## Required task
Reproduce the material verbatim, from its first line through the line that contains "genus: Phasianus", with both of those lines included.
──────────
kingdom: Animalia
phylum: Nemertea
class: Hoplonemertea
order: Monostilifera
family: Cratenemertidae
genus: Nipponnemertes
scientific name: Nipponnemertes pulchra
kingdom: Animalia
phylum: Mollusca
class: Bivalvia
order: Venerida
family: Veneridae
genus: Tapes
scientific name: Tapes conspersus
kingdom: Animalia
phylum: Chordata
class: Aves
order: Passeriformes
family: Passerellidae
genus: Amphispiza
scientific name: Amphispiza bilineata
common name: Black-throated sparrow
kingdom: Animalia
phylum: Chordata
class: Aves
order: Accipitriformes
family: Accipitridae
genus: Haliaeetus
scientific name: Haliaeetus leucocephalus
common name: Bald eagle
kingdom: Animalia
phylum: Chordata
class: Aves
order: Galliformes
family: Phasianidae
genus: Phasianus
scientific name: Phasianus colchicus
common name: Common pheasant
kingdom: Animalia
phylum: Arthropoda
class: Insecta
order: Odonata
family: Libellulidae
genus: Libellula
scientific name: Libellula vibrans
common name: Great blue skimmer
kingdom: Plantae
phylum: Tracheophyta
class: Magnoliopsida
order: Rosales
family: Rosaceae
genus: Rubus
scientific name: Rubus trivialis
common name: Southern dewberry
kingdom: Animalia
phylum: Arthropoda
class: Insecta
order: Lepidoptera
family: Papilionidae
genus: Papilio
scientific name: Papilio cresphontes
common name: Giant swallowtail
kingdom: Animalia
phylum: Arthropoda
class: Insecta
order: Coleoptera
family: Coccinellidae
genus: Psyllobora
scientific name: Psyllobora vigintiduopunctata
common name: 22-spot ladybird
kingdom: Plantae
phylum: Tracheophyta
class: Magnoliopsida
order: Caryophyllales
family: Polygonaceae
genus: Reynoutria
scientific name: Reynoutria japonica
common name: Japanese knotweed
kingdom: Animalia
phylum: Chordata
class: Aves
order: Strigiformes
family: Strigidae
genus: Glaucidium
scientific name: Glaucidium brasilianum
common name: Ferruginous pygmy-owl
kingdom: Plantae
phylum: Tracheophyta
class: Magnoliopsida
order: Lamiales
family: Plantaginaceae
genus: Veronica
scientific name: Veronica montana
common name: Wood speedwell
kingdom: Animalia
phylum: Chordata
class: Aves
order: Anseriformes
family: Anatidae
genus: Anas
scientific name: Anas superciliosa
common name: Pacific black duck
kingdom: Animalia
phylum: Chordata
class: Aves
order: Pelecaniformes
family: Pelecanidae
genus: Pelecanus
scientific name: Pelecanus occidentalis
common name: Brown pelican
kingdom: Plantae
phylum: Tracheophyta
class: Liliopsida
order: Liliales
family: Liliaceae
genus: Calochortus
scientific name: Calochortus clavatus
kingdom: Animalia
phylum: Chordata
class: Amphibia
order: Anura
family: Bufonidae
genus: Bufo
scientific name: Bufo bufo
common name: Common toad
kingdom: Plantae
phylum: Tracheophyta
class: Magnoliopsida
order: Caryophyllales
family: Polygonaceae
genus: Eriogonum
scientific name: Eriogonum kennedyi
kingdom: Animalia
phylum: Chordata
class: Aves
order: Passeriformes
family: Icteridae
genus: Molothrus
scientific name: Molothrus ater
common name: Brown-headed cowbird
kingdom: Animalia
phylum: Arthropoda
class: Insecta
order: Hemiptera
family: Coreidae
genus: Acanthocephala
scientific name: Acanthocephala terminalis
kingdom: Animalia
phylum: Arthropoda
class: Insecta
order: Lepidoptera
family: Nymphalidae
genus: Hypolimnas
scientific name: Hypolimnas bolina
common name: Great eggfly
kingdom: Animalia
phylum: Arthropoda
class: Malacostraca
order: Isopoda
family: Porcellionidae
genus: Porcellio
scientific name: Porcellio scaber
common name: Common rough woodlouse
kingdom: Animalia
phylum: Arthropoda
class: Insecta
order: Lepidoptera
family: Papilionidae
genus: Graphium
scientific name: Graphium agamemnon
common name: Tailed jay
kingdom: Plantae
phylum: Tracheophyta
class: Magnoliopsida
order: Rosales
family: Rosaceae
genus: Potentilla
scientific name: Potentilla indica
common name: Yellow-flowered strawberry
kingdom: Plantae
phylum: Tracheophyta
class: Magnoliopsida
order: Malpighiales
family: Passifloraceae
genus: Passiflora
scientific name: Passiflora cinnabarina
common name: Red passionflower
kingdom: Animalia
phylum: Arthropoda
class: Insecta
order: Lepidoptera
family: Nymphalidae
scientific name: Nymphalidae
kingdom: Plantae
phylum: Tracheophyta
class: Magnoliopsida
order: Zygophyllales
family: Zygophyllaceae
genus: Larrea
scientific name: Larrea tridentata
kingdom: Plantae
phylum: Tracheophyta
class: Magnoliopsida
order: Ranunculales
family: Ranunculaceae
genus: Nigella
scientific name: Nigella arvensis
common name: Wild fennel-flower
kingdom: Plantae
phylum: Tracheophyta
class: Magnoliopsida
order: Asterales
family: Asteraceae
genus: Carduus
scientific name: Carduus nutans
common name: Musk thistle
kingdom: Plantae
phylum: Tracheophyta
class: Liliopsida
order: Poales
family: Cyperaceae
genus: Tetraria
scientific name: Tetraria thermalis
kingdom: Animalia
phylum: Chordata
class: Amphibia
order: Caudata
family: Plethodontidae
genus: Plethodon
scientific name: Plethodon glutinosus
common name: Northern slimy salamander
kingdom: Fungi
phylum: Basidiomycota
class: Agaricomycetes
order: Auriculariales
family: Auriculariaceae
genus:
──────────
## Response for this exercise
kingdom: Animalia
phylum: Nemertea
class: Hoplonemertea
order: Monostilifera
family: Cratenemertidae
genus: Nipponnemertes
scientific name: Nipponnemertes pulchra
kingdom: Animalia
phylum: Mollusca
class: Bivalvia
order: Venerida
family: Veneridae
genus: Tapes
scientific name: Tapes conspersus
kingdom: Animalia
phylum: Chordata
class: Aves
order: Passeriformes
family: Passerellidae
genus: Amphispiza
scientific name: Amphispiza bilineata
common name: Black-throated sparrow
kingdom: Animalia
phylum: Chordata
class: Aves
order: Accipitriformes
family: Accipitridae
genus: Haliaeetus
scientific name: Haliaeetus leucocephalus
common name: Bald eagle
kingdom: Animalia
phylum: Chordata
class: Aves
order: Galliformes
family: Phasianidae
genus: Phasianus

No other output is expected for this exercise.